Federal State Budgetary Institution "Centre for Strategic Planning and Management of Biomedical Health Risks" of the Federal Medical Biological Agency (Centre for Strategic Planning of FMBA of Russia), Moscow, Russia.
Federal Research Center for Innovator and Emerging Biomedical and Pharmaceutical Technologies, Moscow, Russia.
PeerJ. 2024 Nov 4;12:e18243. doi: 10.7717/peerj.18243. eCollection 2024.
Nearly identical, repetitive elements in the genome contribute to the variability in genetic inheritance patterns, particularly in regions like the RCCX locus, where such repeats can lead to structural variations. In addition, during the formation of gametes as a result of meiosis, variants of loci with repetitive elements that do not code for the required proteins may occur. As a result, an individual with certain genetic rearrangements in this region may have an increased risk of developing a congenital disorder, particularly in cases where the non-functional allele is inherited dominantly. At the same time, there is still no routine or generally recognized diagnostic method to determine the sequence of the repetitive fragments. The functionally important RCCX locus consists of such repetitive fragments. The available knowledge about the genomic variants of the RCCX locus is fragmented, as there is no standardized method to determine its structure. It should be noted that in some structural variants of the RCCX locus, the sequence of protein-coding genes is disrupted, leading to the development of diseases such as congenital adrenal hyperplasia (CAH). Although genetic testing is generally accepted as a gold standard for CAH diagnosis, there are a myriad of strategies on which exact methods to use and in which order. The reason for this inconsistency lies in the complexity of the RCCX locus and the fact that each patient or carrier may have a highly individualized mutation or combination thereof. In this review, we have discussed all known methods that can be used to study the structure of the RCCX locus. As a result, optimal approaches are proposed for the diagnosis of the most common disease caused by lesions in the RCCX-CAH due to deficiency.

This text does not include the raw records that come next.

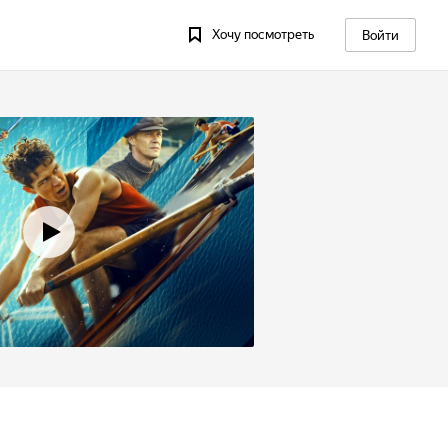
Хочу посмотреть
Войти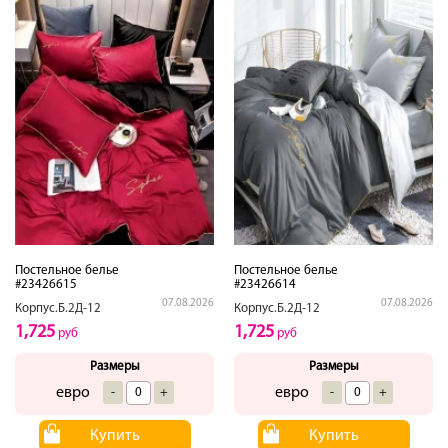
Постельное белье
Постельное белье
#23426615
#23426614
07.08.2026
07.08.2026
Корпус.Б.2Д-12
Корпус.Б.2Д-12
1,725
1,725
руб
руб
Размеры
Размеры
евро
евро
-
+
-
+
Купить
Купить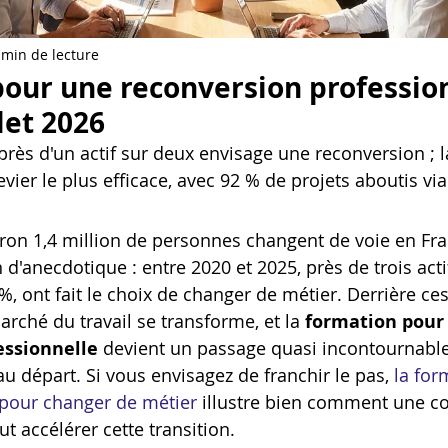
Artillery M1 pro
Creality HI combo
Filament PETG
 min de lecture
our une reconversion professionn
formation CPF
et 2026
 près d'un actif sur deux envisage une reconversion ; 
levier le plus efficace, avec 92 % de projets aboutis via
on 1,4 million de personnes changent de voie en Fra
'anecdotique : entre 2020 et 2025, près de trois actif
 %, ont fait le choix de changer de métier. Derrière ces
marché du travail se transforme, et la 
formation pour
essionnelle
 devient un passage quasi incontournabl
u départ. Si vous envisagez de franchir le pas, 
la for
pour changer de métier
 illustre bien comment une 
t accélérer cette transition.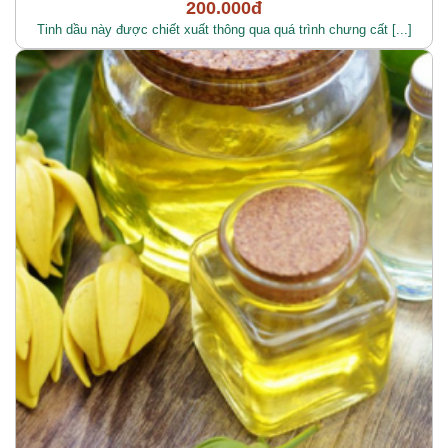
200.000đ
Tinh dầu này được chiết xuất thông qua quá trình chưng cất [...]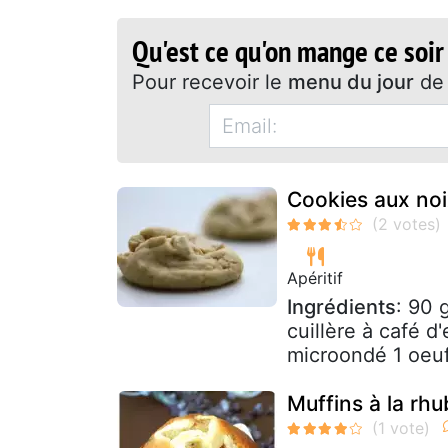
Qu'est ce qu'on mange ce soir
Pour recevoir le
menu du jour
de 
Cookies aux noi
Apéritif
Ingrédients
: 90 
cuillère à café d
microondé 1 oeuf 
Muffins à la rhu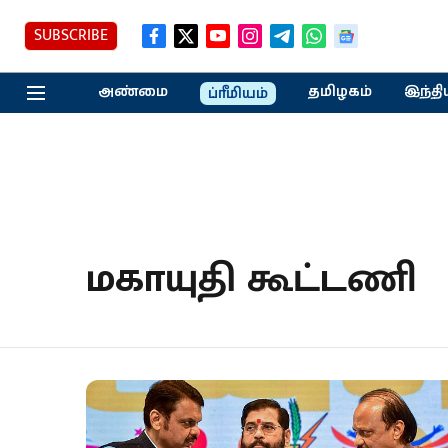
SUBSCRIBE
அண்மை
தமிழகம்
இந்தி
ப்ரீமியம்
மகாயுதி கூட்டணி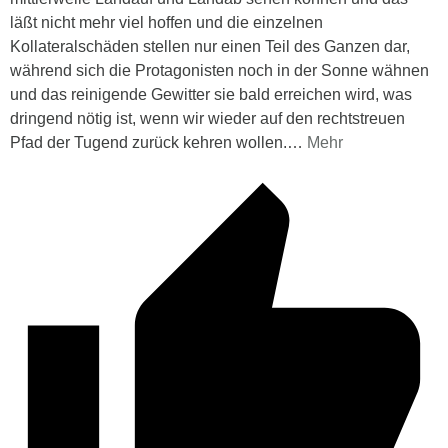
läßt nicht mehr viel hoffen und die einzelnen
Kollateralschäden stellen nur einen Teil des Ganzen dar,
während sich die Protagonisten noch in der Sonne wähnen
und das reinigende Gewitter sie bald erreichen wird, was
dringend nötig ist, wenn wir wieder auf den rechtstreuen
Pfad der Tugend zurück kehren wollen.
…
Mehr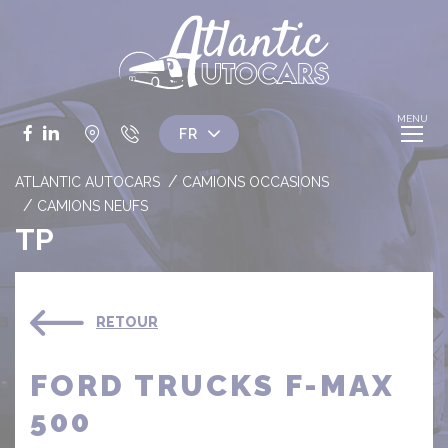
Panneau de gestion des cookies
Facebook
LinkedIn
ATLANTIC AUTOCARS
CAMIONS OCCASIONS
CAMIONS NEUFS
TP
RETOUR
FORD TRUCKS F-MAX
500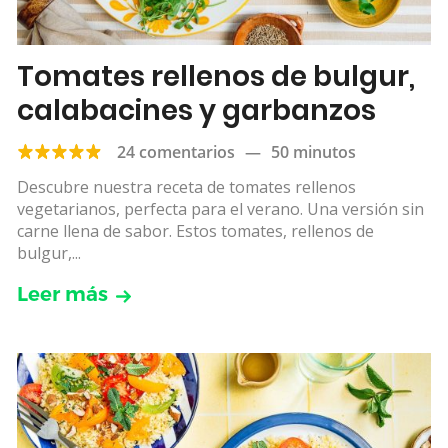
Tomates rellenos de bulgur,
calabacines y garbanzos
24 comentarios
—
50 minutos
Descubre nuestra receta de tomates rellenos
vegetarianos, perfecta para el verano. Una versión sin
carne llena de sabor. Estos tomates, rellenos de
bulgur,...
Leer más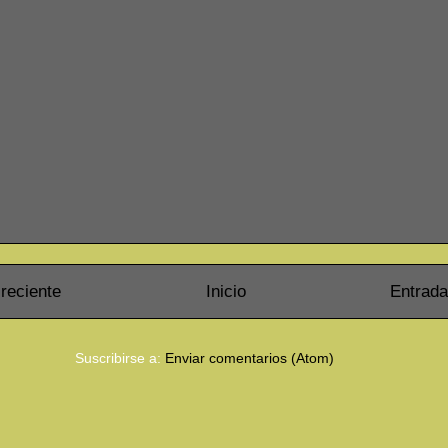
reciente
Inicio
Entrada
Suscribirse a:
Enviar comentarios (Atom)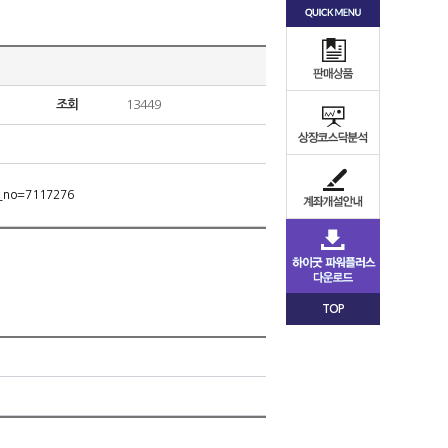
조회
13449
m_no=7117276
TOP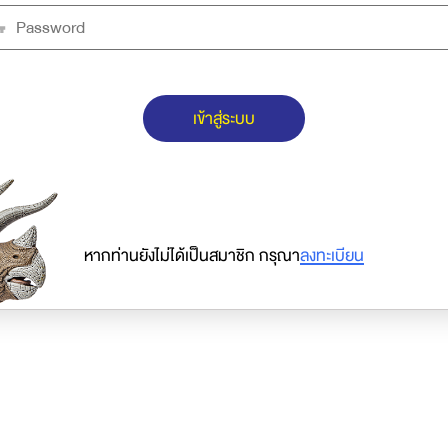
เข้าสู่ระบบ
หากท่านยังไม่ได้เป็นสมาชิก กรุณา
ลงทะเบียน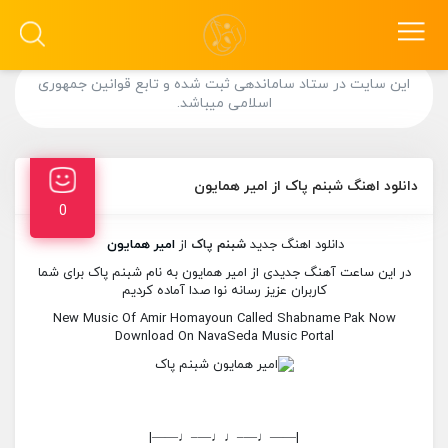
این سایت در ستاد ساماندهی ثبت شده و تابع قوانین جمهوری
اسلامی میباشد.
دانلود اهنگ شبنم پاک از امیر همایون
0
دانلود اهنگ جدید
شبنم پاک
از
امیر همایون
در این ساعت آهنگ جدیدی از امیر همایون به نام شبنم پاک برای شما
کاربران عزیز رسانه نوا صدا آماده کردیم
New Music Of Amir Homayoun Called Shabname Pak Now
Download On NavaSeda Music Portal
|——♩—–♩♩—–♩——|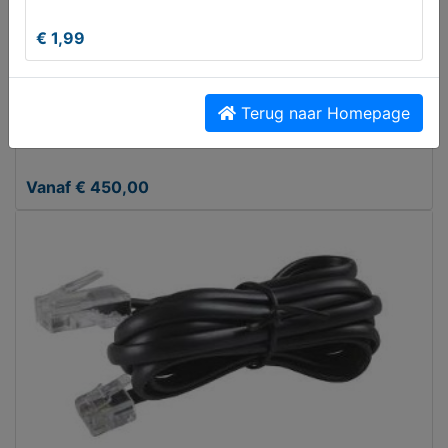
€ 1,99
Terug naar Homepage
Apple iPhone 15 Pro Max 256GB
Vanaf € 450,00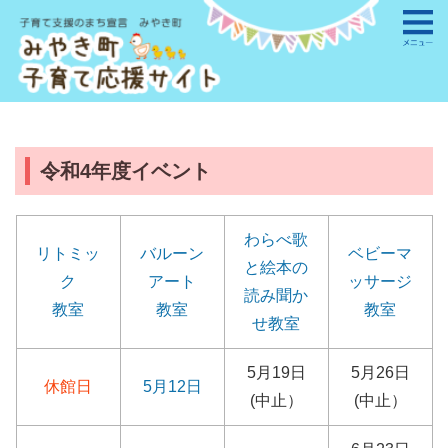
令和4年度イベント
わらべ歌
リトミッ
バルーン
ベビーマ
と絵本の
ク
アート
ッサージ
読み聞か
教室
教室
教室
せ教室
5月19日
5月26日
休館日
5月12日
(中止）
(中止）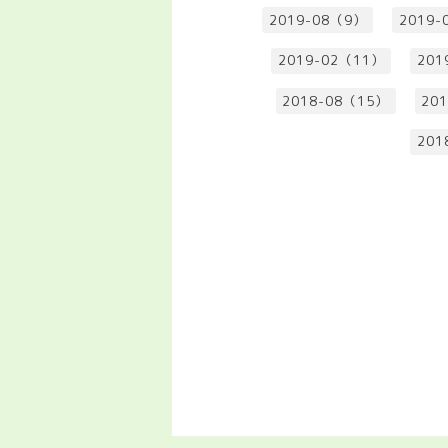
2019-08（9）
2019-
2019-02（11）
201
2018-08（15）
20
201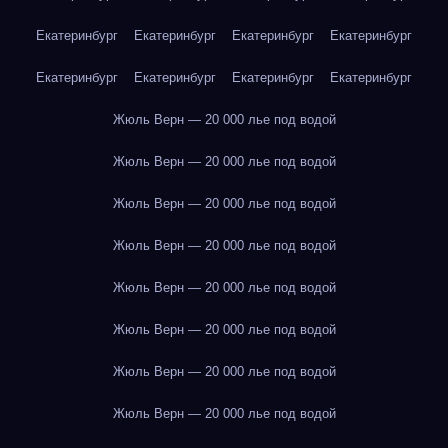
Екатеринбург
Екатеринбург
Екатеринбург
Екатеринбург
Екатеринбург
Екатеринбург
Екатеринбург
Екатеринбург
Жюль Верн — 20 000 лье под водой
Жюль Верн — 20 000 лье под водой
Жюль Верн — 20 000 лье под водой
Жюль Верн — 20 000 лье под водой
Жюль Верн — 20 000 лье под водой
Жюль Верн — 20 000 лье под водой
Жюль Верн — 20 000 лье под водой
Жюль Верн — 20 000 лье под водой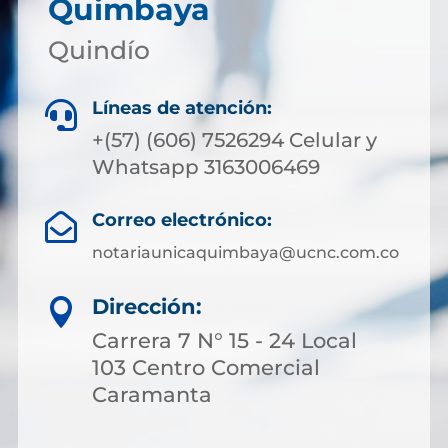
Quimbaya
Quindío
Líneas de atención:

+(57) (606) 7526294 Celular y
Whatsapp 3163006469
Correo electrónico:

notariaunicaquimbaya@ucnc.com.co
Dirección:

Carrera 7 N° 15 - 24 Local
103 Centro Comercial
Caramanta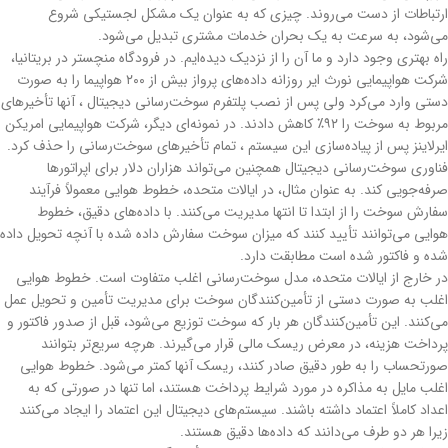
ارتباطات از دست می‌روند. چیزی که به عنوان یک مشکل لجستیکی شروع
می‌شود، به سرعت به یک بحران خدمات مشتری تبدیل می‌شود.
راه بهتری وجود دارد و ما آن را از نزدیک دیده‌ایم. در فرودگاه منچستر در بریتانیا،
شرکت هواپیمایی نورث ایر روزانه داده‌های پرواز بیش از ۲۰۰ هواپیما را به صورت
دستی وارد می‌کرد ولی پس از نصب پلتفرم سوخت‌رسانی دیجیتال ، آنها تأخیرهای
مربوط به سوخت را ۹۲٪ کاهش دادند. در نمونه‌ای دیگر، شرکت هواپیمایی امریکن
ایرلاینز پس از پیاده‌سازی این سیستم ، تمام تأخیرهای سوخت‌رسانی را حذف کرد.
فناوری سوخت‌رسانی دیجیتال همچنین می‌تواند هزاران دلار برای اپراتورها
صرفه‌جویی کند. به عنوان مثال، در ایالات متحده، خطوط هوایی معمولاً فرآیند
سفارش سوخت را از ابتدا تا انتها مدیریت می‌کنند. با داده‌های دقیق، خطوط
هوایی می‌توانند تأیید کنند که میزان سوخت سفارش داده شده با آنچه تحویل داده
شده و فاکتور شده است مطابقت دارد.
در خارج از ایالات متحده، مدل سوخت‌رسانی اغلب متفاوت است. خطوط هوایی
اغلب به صورت دستی از تأمین‌کنندگان سوخت برای مدیریت تأمین و تحویل عمل
می‌کنند. این تأمین‌کنندگان هر بار که سوخت توزیع می‌شود، قبل از صدور فاکتور و
پرداخت هزینه، در معرض ریسک مالی قرار می‌گیرند. هرچه سریع‌تر بتوانند
صورتحساب را به طور دقیق صادر کنند، ریسک آنها کمتر می‌شود. خطوط هوایی
اغلب مایل به مذاکره در مورد شرایط پرداخت هستند، اما تنها در صورتی که به
اعداد کاملاً اعتماد داشته باشند. سیستم‌های دیجیتال این اعتماد را ایجاد می‌کنند
زیرا هر دو طرف می‌دانند که داده‌ها دقیق هستند.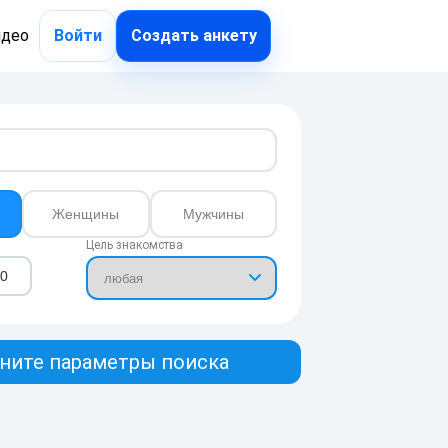
идео
Войти
Создать анкету
Женщины
Мужчины
Цель знакомства
ните параметры поиска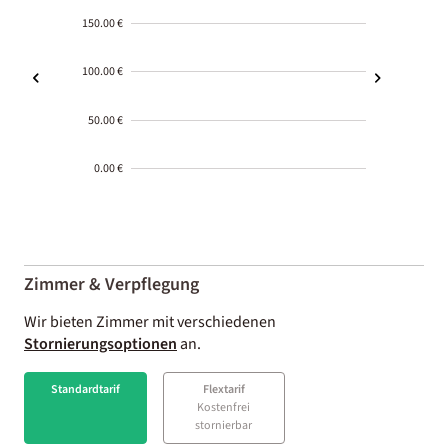
150.00 €
100.00 €
50.00 €
0.00 €
2000-
01-02
Zimmer & Verpflegung
Wir bieten Zimmer mit verschiedenen
Stornierungsoptionen
an.
Standardtarif
Flextarif
Kostenfrei
stornierbar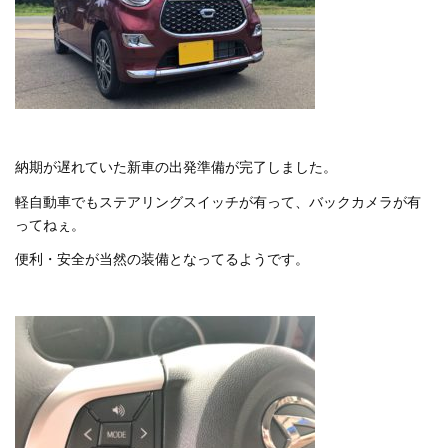
納期が遅れていた新車の出発準備が完了しました。
軽自動車でもステアリングスイッチが有って、バックカメラが有
ってねぇ。
便利・安全が当然の装備となってるようです。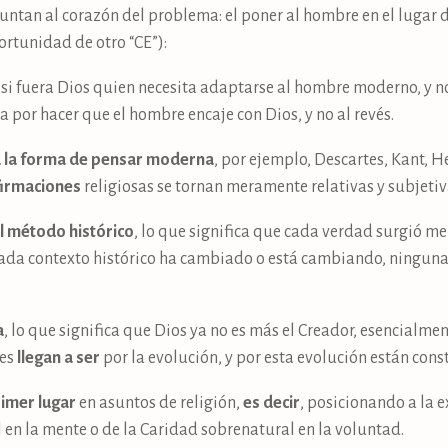
puntan al corazón del problema: el poner al hombre en el lugar 
ortunidad de otro “CE”):
 si fuera Dios quien necesita adaptarse al hombre moderno, y 
a por hacer que el hombre encaje con Dios, y no al revés.
 a la forma de pensar moderna
, por ejemplo, Descartes, Kant, H
firmaciones
religiosas se tornan meramente relativas y subjetiv
al método histórico
, lo que significa que cada verdad surgió m
o cada contexto histórico ha cambiado o está cambiando, ningun
a
, lo que significa que Dios ya no es más el Creador, esencialmen
nes
llegan a ser
por la evolución, y por esta evolución están co
rimer lugar
en asuntos de religión,
es decir
, posicionando a la 
 en la mente o de la Caridad sobrenatural en la voluntad.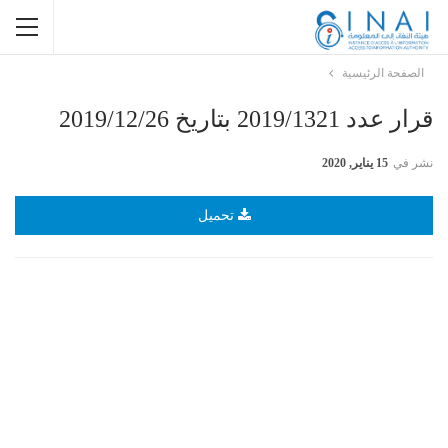
الصفحة الرئيسية
قرار عدد 2019/1321 بتاريخ 2019/12/26
نشر في
15 يناير, 2020
تحميل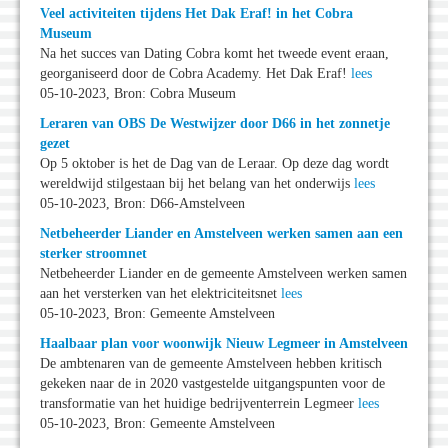
Veel activiteiten tijdens Het Dak Eraf! in het Cobra
Museum
Na het succes van Dating Cobra komt het tweede event eraan,
georganiseerd door de Cobra Academy. Het Dak Eraf!
lees
05-10-2023, Bron: Cobra Museum
Leraren van OBS De Westwijzer door D66 in het zonnetje
gezet
Op 5 oktober is het de Dag van de Leraar. Op deze dag wordt
wereldwijd stilgestaan bij het belang van het onderwijs
lees
05-10-2023, Bron: D66-Amstelveen
Netbeheerder Liander en Amstelveen werken samen aan een
sterker stroomnet
Netbeheerder Liander en de gemeente Amstelveen werken samen
aan het versterken van het elektriciteitsnet
lees
05-10-2023, Bron: Gemeente Amstelveen
Haalbaar plan voor woonwijk Nieuw Legmeer in Amstelveen
De ambtenaren van de gemeente Amstelveen hebben kritisch
gekeken naar de in 2020 vastgestelde uitgangspunten voor de
transformatie van het huidige bedrijventerrein Legmeer
lees
05-10-2023, Bron: Gemeente Amstelveen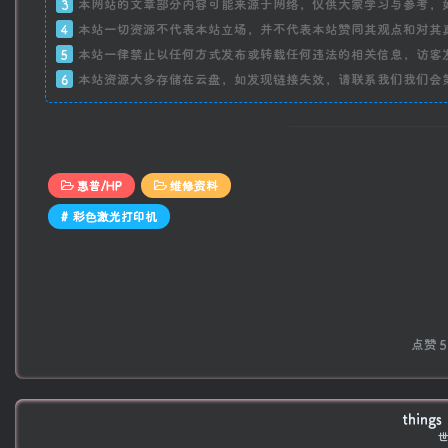
3
本网站的文章部分内容可能来源于网络，仅供大家学习与参考，
4
本站一切资源不代表本站立场，并不代表本站赞同其观点和对其
5
本站一律禁止以任何方式发布或转载任何违法的相关信息，访客
6
本站资源大多存储在云盘，如发现链接失效，请联系我们我们会
惠普/HP
维修资料
# 彩色激光打印机
点赞
5
things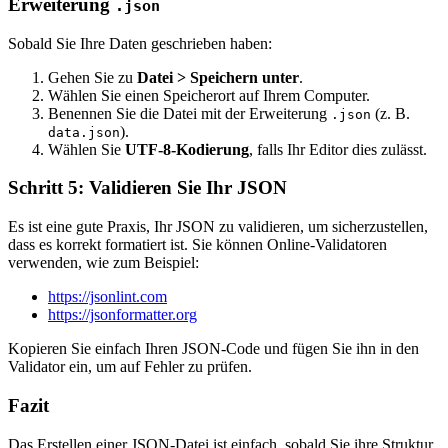
Erweiterung
.json
Sobald Sie Ihre Daten geschrieben haben:
Gehen Sie zu
Datei > Speichern unter
.
Wählen Sie einen Speicherort auf Ihrem Computer.
Benennen Sie die Datei mit der Erweiterung
(z. B.
.json
).
data.json
Wählen Sie
UTF-8-Kodierung
, falls Ihr Editor dies zulässt.
Schritt 5: Validieren Sie Ihr JSON
Es ist eine gute Praxis, Ihr JSON zu validieren, um sicherzustellen,
dass es korrekt formatiert ist. Sie können Online-Validatoren
verwenden, wie zum Beispiel:
https://jsonlint.com
https://jsonformatter.org
Kopieren Sie einfach Ihren JSON-Code und fügen Sie ihn in den
Validator ein, um auf Fehler zu prüfen.
Fazit
Das Erstellen einer JSON-Datei ist einfach, sobald Sie ihre Struktur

基因组中几乎相同的重复元件导致遗传遗传模式的可变性,特别是在 RCCX 基因座等区域,这种重复会导致结构变异。此外,在减数分裂形成配子的过程中,带有重复元件的基因座的变体可能会发生,而这些重复元件不编码所需的蛋白质。因此,该区域具有某些遗传重排的个体可能会增加患上先天性疾病的风险,特别是在非功能性等位基因显性遗传的情况下。同时,仍然没有常规或普遍认可的诊断方法来确定重复片段的序列。具有功能重要性的 RCCX 基因座由这样的重复片段组成。关于 RCCX 基因座的基因组变异的现有知识是零散的,因为没有标准化的方法来确定其结构。值得注意的是,在 RCCX 基因座的某些结构变体中,编码蛋白质的基因序列被破坏,导致先天性肾上腺增生症 (CAH) 等疾病的发展。虽然遗传测试通常被认为是 CAH 诊断的金标准,但有许多策略可以用来确定使用的确切方法和顺序。这种不一致的原因在于 RCCX 基因座的复杂性,以及每个患者或携带者可能具有高度个体化的突变或其组合的事实。在这篇综述中,我们讨论了可以用于研究 RCCX 基因座结构的所有已知方法。因此,提出了针对由于 缺乏导致的 RCCX-CAH 病变引起的最常见疾病的诊断的最佳方法。